Si vous avez déjà essayé de recruter des ingénieurs, vous le savez probablement : cela n’a rien d’évident. Les meilleurs talents sont difficiles à trouver, à attirer, mais aussi à fidéliser… Comment résoudre ce casse-tête ? Une solution parfois négligée par les employeurs consiste « simplement » à s’appuyer sur ses propres collaborateurs : c’est la cooptation. Basile, le détective, vous dévoile ses atouts dans le recrutement d’ingénieurs

Ingénieurs : un recrutement très cher, surtout en cas d’erreur

Avant toute chose, il convient de comprendre pourquoi il est difficile d’embaucher ces profils. La première explication réside tout simplement dans la pénurie de talents. Les ingénieurs constituent en effet une population peu nombreuse, en raison des exigences liées à l’obtention d’un tel statut. Et c’est d’autant plus vrai pour certaines spécialités techniques.

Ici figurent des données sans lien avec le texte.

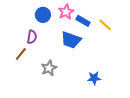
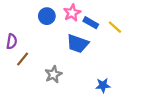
purple semicircle: (32, 37) -> (12, 41), moved

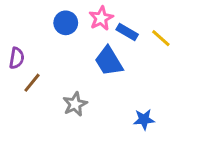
blue trapezoid: (78, 44) -> (109, 61), turned 40

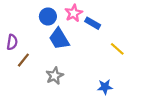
yellow line: (161, 38) -> (117, 49), moved
blue trapezoid: (109, 61) -> (59, 39), moved

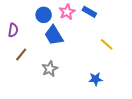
blue rectangle: (93, 23) -> (89, 12), moved
purple semicircle: (12, 42) -> (13, 30), moved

Alors comment dénicher ces rares candidats ? La solution souvent choisie par les entreprises consiste à faire appel à un cabinet de recrutement, une méthode très coûteuse. Et tous les employeurs ne peuvent se permettre de consacrer un budget considérable à cette mission, quoique hautement stratégique.

D’autant qu’une « erreur de casting » peut toujours subvenir. Et dans ce cas, au coût lié à la première embauche, s’ajoutent ceux de l’onboarding, de la formation et du nouveau recrutement à réaliser. Sur ce type de profils, il est donc primordial de ne pas se tromper.

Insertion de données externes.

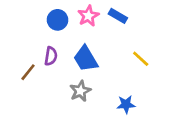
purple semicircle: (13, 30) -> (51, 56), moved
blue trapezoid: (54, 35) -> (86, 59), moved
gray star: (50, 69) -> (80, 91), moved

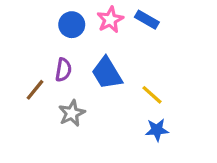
yellow line: (141, 59) -> (152, 95), moved
gray star: (80, 91) -> (72, 113), moved

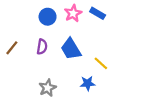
brown line: (35, 90) -> (12, 48), moved
gray star: (72, 113) -> (48, 88), moved
blue star: (157, 130) -> (88, 83), moved

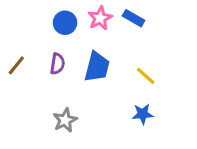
blue trapezoid: (71, 49) -> (97, 67), turned -135
yellow line: (101, 63) -> (146, 76), moved
blue star: (88, 83) -> (143, 114), moved

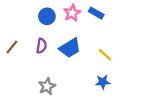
blue trapezoid: (97, 67) -> (70, 48), turned 45

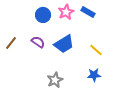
purple semicircle: (41, 46) -> (38, 42), turned -64
gray star: (47, 86) -> (55, 80), moved

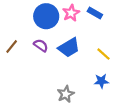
blue circle: (43, 15) -> (46, 16), size x1.5
gray star: (55, 80) -> (66, 94), moved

Cooptation : la solution pour recruter des ingénieurs

Une autre option, plus économique, consiste à tirer profit de l’importance de la communauté au sein de cette population. Car en général, les entreprises possèdent déjà des ingénieurs parmi leurs équipes. Alors pourquoi ne pas les impliquer dans le processus de recrutement ? Étant généralement issus d’une école, ils connaissent certainement d’autres profils pouvant compléter l’équipe. D’où l’intérêt de mettre en place un programme de cooptation.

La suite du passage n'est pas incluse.